Ferhad Derki, member of the Western Kurdistan Democratic Society Movement (TEV–DEM), considered the KLI to be performing a significant function in raising awareness among the Kurdish people about the importance of maintaining their cultural identity.
“The Kurdish Language Institute in Efrin will also play a role in introducing our language and culture to the other components of the Syrian community; those who didn’t have the opportunity yet to get familiar with our genuine identity due to the decades of persecution,” Derki argued.

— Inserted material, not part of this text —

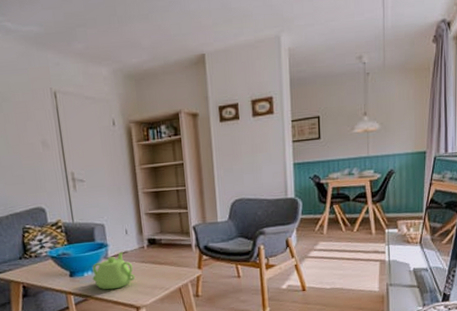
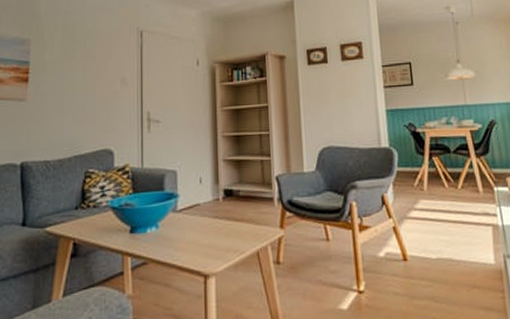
teapot: present [92,251,136,290] -> none [156,204,207,252]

He added that an organizational activity is the way that should be followed by the Kurds in Syria, “otherwise, we will stay behind, because societies can only improve through organizing the efforts and working for the ultimate goal which can benefit the entire nation,” Derki reportedly said.
Derki emphasized the importance of taking the advantage of the unprecedented space of freedom witnessed in a number of Kurdish areas in Syria today. “Our new generations must have access to an academic Kurdish education; they should learn about the Kurdish history and culture in their mother language, and they shouldn’t suffer what we suffered”.
In Derik, Bedirkhan Institute for Kurdish Language was founded in June 2012, and the opening of two primary schools for Kurdish language has followed in September in two villages in the suburb of Derik, Sherek and Gir-Palat.
Muhammad Sadun, the head of the Bedirkhan Institute for Kurdish Language in Derik, stated that the time has come for the Kurdish people in Syria to practice their legitimate cultural rights.
“In spite of all the chauvinistic plans to obliterate it, the Kurdish language remained alive because it was always the language of communication among the Kurds, and the variety in the Kurdish dialects indicates to the deep roots of this great language,” Sadun said.
According to Sadun, the Arabization policies towards the Kurdish areas in Syria left remarkable impacts on the Kurdish people regarding their ethnic identity.
“The Bedirkhan Institute is taking charge of raising the level of the Kurdish cultural education, especially in this crucial phase,” he added. “Our language is our cultural and historical identity, and since we could preserve it despite all the difficulties we experienced in Syria, we will be able to revive it academically.”
In cooperation with a number of prominent Kurdish intellectuals and academics, the administration of Bedirkhan Institute of Kurdish Language in Derik aims to increase the number of Kurdish language centres and schools in the suburb of Derik to educate as large number of residents as possible.
Palashin Omar, one of the residents of Derik who is following a Kurdish language course in Bedirkhan Institute, told Reuters that the Kurds in Syria have never been respected as an ethnic group and as a nation living on its own historical land.
“We could never say we are Kurds before,” she said. “We were never respected before now.”
Amude is another Syrian Kurdish city that saw a remarkable Kurdish cultural activity over the last few months.
Ismail Omar Kurdish Cultural Centrewas founded recently in Amude, and intensive academic courses of Kurdish language were followed by many residents of the city in this centre.
The centre aims to contribute to spread the standard Kurdish language among the Kurds in the area, and tries to play a role in stimulating the non-Kurd Syrians to get familiar with the Kurdish language and culture.
Serdar Resho, a Kurdish language teacher, revealed that the current activities of the emerging cultural centres across the Kurdish region in Syria perform an essential role in establishing a solid foundation for the coming generations to obtain a proper Kurdish education.
“The current phase can be considered a genuine opportunity for the Syrian Kurds to regain their right of learning their own culture academically in their own language,” Resho said. “By educating our new generations about the history of their ancestors and their great culture, we are putting an end to the dark era of chauvinistic policies implemented in the Kurdish areas in Syria.”